The services offered will include:

• Routine physical exams, including sports physicals.

• Early detection, diagnosis and treatment of illness and injury.

• Vision, dental and blood pressure screenings.

• Immunizations.

• Mental health services.

• Routine lab tests.

• Prescriptions for medications.

• Health education, counseling and wellness promotion.

• Referrals for health care services not provided at the health center.

Organizers said services will be free to uninsured students, but the center will bill insurance and collect co-pays just as other medical offices do. They expect the program to be self-sustaining in three years.

Triplett said she has worked in school-based health centers in Toledo and Lincoln City.

The advantage, she said, is students don’t lose a lot of class time – “which they liked, kind of” – to seek care.

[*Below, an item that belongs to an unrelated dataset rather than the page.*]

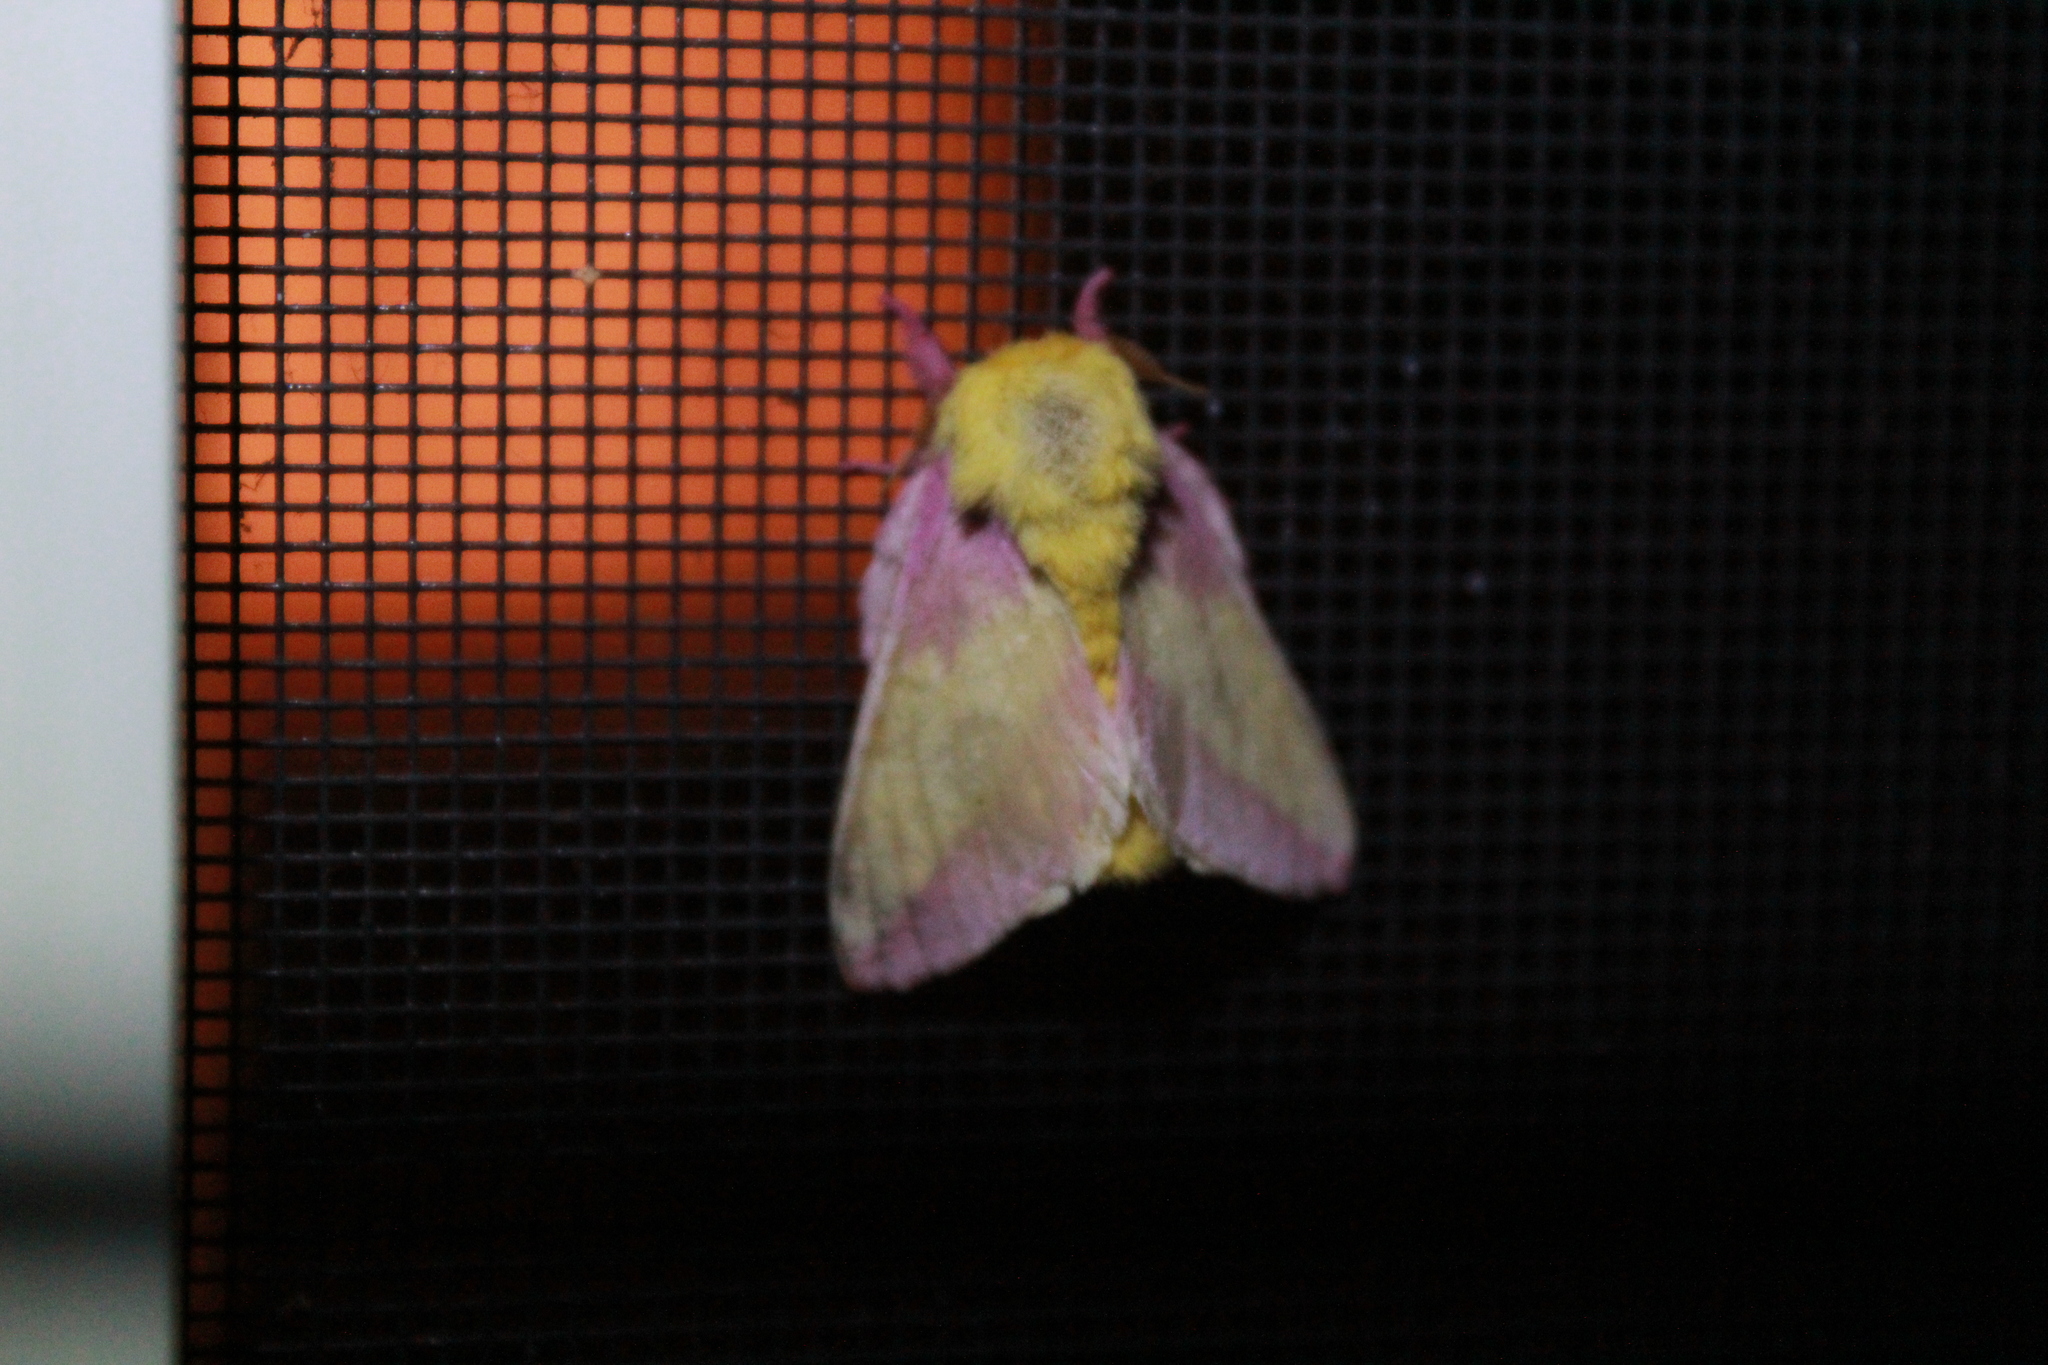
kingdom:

She said she hopes the center at Grant Union eventually can serve grade school students.

Parents who don’t want their students to use the health center will be able to sign a form, she said.

“The parents would be involved in any decision making with their child being seen at the health center,” Triplett said. “An exception would be made if they showed up in an emergency – a parent would be called. That’s the framework, and the details still need to be worked out.”

She said birth control will not be offered at the health center.

She noted earlier in the meeting that the health care providers would “talk about what the individual wants to talk about.”

Grant County Commissioner Chris Labhart asked if parents or family members could use the health center.

Triplett said school staff could be seen, but not other adults.

“We’re a school first,” Shelley said.

Visiting from Portland, Kate O’Donnell, a master of public health with the Oregon Public Health Division, said there are 68 other school-based health centers in Oregon. She helps plan the new centers in the state.

O’Donnell said the center at Grant Union would be a plus for the community, especially in the area of mental health, and she noted that the students develop trusting relationships with the providers.

Two Grant Union seniors, Samantha Snyder and Rayne Houser, said they support the project.

School-based health centers are “designed for adolescents,” and “parents don’t have to leave work to take their child to the doctor,” Snyder said.

Houser said the health center “will let kids stay in school more. Also, it doesn’t limit kids from seeing a doctor because of an inability to pay.”

Linda Watson, who is helping coordinate the project, said a health center would further local access to health care and would help the Community Advisory Council, which is developing a community health improvement plan.

“The school-based health center ties into our priority issues identified by the council, including children’s health, obesity and overweight, and oral health,” she said.

Triplett said the committee welcomes more input from the community.